• **What you have to do**
Wherever the string "ankle" appears in the listing, copy that line.

• **Material shown**

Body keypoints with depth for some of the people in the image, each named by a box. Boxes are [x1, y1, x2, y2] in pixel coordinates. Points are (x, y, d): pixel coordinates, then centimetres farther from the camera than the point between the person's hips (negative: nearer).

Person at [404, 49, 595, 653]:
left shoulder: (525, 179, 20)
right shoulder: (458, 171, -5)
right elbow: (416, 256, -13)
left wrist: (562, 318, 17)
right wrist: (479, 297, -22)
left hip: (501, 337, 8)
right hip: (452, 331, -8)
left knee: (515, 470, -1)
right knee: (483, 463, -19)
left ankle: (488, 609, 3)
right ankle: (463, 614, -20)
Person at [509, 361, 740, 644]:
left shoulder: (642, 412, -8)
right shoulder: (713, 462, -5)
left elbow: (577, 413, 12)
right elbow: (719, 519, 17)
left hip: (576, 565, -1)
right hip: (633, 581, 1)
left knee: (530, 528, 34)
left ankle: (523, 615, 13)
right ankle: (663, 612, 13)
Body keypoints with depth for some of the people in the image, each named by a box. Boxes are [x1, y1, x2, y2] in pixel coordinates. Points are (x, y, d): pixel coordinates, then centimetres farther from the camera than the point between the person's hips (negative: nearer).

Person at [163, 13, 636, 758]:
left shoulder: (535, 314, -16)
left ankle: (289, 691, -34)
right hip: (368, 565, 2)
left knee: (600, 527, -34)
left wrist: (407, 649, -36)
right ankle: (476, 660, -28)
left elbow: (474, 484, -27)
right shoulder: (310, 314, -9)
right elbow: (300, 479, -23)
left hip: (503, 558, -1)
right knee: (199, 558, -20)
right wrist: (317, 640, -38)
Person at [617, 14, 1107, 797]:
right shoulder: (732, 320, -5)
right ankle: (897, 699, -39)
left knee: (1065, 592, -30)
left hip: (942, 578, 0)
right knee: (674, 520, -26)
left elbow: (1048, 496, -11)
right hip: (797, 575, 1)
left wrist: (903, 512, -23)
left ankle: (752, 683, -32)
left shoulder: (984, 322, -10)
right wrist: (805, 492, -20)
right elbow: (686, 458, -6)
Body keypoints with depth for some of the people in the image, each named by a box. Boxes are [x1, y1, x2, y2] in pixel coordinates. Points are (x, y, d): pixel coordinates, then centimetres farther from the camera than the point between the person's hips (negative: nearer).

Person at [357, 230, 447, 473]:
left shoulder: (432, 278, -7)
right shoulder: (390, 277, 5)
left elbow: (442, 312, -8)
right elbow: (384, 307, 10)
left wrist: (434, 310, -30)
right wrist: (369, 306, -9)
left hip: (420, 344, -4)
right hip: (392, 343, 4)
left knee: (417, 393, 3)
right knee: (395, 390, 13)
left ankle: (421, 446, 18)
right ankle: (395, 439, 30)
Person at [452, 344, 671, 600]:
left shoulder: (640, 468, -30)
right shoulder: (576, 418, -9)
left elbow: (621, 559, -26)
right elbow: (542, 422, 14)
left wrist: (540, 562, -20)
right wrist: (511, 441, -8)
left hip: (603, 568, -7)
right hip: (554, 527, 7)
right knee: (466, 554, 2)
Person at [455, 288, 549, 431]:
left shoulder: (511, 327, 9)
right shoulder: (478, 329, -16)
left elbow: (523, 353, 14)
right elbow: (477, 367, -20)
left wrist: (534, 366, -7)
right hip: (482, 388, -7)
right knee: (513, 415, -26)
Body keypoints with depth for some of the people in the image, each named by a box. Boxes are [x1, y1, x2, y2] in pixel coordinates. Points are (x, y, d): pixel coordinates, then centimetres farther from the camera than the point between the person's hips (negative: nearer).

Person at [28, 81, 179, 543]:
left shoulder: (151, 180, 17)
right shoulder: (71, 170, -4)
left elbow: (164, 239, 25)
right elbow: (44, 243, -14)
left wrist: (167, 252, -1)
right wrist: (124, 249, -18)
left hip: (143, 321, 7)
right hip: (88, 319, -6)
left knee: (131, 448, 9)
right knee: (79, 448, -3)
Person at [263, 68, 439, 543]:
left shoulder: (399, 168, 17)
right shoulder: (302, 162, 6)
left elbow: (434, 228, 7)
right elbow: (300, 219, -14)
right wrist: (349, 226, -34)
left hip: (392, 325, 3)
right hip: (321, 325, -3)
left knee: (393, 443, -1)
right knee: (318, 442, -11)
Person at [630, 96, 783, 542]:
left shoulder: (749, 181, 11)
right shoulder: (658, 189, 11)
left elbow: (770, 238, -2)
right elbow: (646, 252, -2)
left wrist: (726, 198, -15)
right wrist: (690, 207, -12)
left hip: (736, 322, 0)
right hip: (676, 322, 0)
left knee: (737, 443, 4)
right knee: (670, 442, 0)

• **Output**
left ankle: (488, 609, 3)
right ankle: (463, 614, -20)
left ankle: (523, 615, 13)
right ankle: (663, 612, 13)
left ankle: (289, 691, -34)
right ankle: (476, 660, -28)
right ankle: (897, 699, -39)
left ankle: (752, 683, -32)
left ankle: (421, 446, 18)
right ankle: (395, 439, 30)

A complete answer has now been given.